In his rookie 2006 season, Liriano took the league by storm posting a 2.16 ERA and 2.55 FIP in 28 games including 16 starts and his minor league numbers were also terrific.

Liriano was signed by the San Francisco Giants out of the Dominican Republic in 2000 and was then traded to the Twins ahead of the 2004 season in one of the more lopsided trades in recent memory.  The Giants dealt him, along with Joe Nathan and Boof Bonser, to Minnesota for catcher A.J. Pierzynski who signed with the White Sox the following year.  Between the Giants and Twins organizations, Liriano posted similar numbers across the board to his 2010 season.

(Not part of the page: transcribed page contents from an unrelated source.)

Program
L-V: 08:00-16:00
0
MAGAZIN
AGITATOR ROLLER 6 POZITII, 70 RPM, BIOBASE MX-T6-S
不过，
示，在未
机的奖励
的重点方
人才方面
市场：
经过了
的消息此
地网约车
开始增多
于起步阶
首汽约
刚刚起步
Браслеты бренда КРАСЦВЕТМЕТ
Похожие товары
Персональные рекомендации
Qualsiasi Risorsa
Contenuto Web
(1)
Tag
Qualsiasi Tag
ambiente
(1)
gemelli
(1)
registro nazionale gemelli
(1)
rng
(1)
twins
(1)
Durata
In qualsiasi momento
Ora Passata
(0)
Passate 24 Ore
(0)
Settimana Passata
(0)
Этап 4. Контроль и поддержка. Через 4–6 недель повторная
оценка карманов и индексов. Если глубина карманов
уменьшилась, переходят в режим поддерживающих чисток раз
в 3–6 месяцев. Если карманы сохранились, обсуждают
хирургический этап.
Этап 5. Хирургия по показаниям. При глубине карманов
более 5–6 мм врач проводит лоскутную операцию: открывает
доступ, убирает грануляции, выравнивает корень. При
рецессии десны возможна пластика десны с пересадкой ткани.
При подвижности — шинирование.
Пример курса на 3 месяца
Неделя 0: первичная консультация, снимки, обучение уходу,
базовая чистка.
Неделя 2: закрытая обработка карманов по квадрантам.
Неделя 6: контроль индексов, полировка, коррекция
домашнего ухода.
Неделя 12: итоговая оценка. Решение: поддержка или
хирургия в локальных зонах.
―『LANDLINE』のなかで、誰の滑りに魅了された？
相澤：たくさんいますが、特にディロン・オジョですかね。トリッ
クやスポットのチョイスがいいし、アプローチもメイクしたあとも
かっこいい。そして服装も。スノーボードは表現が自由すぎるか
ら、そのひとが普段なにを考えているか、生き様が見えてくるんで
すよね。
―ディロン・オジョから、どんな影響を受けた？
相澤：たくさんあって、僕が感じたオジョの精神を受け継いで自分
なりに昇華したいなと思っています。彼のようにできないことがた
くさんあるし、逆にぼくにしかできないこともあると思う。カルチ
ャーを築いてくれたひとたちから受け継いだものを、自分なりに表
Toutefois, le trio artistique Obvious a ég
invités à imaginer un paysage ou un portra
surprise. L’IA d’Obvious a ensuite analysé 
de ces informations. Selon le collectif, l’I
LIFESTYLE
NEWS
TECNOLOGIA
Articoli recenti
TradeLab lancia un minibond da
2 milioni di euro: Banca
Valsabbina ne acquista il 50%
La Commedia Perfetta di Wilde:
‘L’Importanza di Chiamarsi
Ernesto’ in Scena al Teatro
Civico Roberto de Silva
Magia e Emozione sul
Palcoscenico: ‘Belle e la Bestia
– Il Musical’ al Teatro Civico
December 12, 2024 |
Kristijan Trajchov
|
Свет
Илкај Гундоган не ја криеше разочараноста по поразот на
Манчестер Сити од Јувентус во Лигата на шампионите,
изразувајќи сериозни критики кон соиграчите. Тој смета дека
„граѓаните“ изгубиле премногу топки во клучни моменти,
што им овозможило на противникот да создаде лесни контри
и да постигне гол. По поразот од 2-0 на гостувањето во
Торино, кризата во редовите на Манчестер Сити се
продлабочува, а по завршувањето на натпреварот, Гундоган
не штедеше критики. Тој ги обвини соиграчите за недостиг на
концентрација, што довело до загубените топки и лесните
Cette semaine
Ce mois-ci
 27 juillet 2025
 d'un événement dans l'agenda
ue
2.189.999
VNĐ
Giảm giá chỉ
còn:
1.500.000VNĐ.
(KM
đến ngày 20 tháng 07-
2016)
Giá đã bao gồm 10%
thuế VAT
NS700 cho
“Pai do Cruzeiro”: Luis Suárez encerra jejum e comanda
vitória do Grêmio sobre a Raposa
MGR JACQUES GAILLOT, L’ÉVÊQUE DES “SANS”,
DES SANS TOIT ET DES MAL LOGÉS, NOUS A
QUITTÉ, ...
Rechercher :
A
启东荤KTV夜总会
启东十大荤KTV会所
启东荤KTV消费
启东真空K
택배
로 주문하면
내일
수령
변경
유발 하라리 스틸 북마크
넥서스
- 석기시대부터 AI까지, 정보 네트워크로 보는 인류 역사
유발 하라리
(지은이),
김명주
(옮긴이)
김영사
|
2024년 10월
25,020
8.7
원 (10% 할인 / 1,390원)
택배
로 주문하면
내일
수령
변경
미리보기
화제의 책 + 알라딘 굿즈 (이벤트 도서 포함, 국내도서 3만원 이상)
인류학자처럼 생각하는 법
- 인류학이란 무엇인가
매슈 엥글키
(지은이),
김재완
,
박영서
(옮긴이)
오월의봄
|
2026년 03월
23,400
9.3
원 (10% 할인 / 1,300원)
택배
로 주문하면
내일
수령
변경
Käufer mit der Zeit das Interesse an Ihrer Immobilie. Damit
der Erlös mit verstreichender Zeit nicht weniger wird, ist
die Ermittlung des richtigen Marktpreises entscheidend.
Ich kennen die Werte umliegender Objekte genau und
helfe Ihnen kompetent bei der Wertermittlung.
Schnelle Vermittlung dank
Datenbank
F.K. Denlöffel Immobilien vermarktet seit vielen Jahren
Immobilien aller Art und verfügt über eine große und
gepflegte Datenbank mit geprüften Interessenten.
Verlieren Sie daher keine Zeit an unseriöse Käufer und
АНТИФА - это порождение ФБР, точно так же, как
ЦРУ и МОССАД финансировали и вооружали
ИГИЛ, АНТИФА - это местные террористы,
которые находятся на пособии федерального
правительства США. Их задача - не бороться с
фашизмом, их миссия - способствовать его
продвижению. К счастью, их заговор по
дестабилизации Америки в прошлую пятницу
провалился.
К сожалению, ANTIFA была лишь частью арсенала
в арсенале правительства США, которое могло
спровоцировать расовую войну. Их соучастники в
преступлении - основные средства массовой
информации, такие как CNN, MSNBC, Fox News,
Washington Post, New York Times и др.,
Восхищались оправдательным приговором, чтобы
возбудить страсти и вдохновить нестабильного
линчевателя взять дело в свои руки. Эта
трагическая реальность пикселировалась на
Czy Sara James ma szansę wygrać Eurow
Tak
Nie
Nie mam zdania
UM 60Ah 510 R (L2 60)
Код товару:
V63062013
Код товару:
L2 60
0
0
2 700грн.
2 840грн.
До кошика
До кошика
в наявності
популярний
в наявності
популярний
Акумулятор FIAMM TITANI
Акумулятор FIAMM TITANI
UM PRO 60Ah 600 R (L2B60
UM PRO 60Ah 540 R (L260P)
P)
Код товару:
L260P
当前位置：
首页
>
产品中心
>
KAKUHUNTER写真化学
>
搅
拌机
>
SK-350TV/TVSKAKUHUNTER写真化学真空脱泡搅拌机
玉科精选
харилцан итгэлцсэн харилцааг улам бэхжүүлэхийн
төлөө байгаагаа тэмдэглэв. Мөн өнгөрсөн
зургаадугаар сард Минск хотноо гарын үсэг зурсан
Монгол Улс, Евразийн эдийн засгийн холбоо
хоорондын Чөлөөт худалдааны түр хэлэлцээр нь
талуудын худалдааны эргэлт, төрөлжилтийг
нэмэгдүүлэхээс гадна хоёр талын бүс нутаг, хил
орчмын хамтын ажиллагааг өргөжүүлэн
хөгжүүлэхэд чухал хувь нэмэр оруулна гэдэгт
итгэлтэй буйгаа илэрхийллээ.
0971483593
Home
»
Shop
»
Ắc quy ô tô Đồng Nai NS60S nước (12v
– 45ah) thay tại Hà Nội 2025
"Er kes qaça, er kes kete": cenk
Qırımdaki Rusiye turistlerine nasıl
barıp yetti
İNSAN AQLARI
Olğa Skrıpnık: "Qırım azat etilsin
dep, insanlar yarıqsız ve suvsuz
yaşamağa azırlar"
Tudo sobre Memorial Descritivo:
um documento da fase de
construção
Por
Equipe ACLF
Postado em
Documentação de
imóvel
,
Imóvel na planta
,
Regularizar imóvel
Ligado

Minor league cumulative numbers:
10.00 K/9, 3.10 BB/9, 0.60 HR/9, 3.42 ERA, 2.87 FIP

2010 numbers:
9.44 K/9, 2.72 BB/9, 0.42 HR/9, 3.62 ERA, 2.66 FIP

All of this suggests that the 27-year-old Liriano is entering his prime and has all the makings of an elite major league pitcher.  Even though the Twins have a lot of depth in their rotation with Pavano, Scott Baker, Kevin Slowey, Brian Duensing, and Nick Blackburn, those pitchers do not have near the ceiling that Liriano has.  Trading him would be a significant blow to a team who expects to contend in the AL Central with a $114-million payroll.

The Twins may be seriously worried about Liriano long-term, and that may be because they know something we don’t, but on the surface it looks foolish to even be considering a trade involving their ace.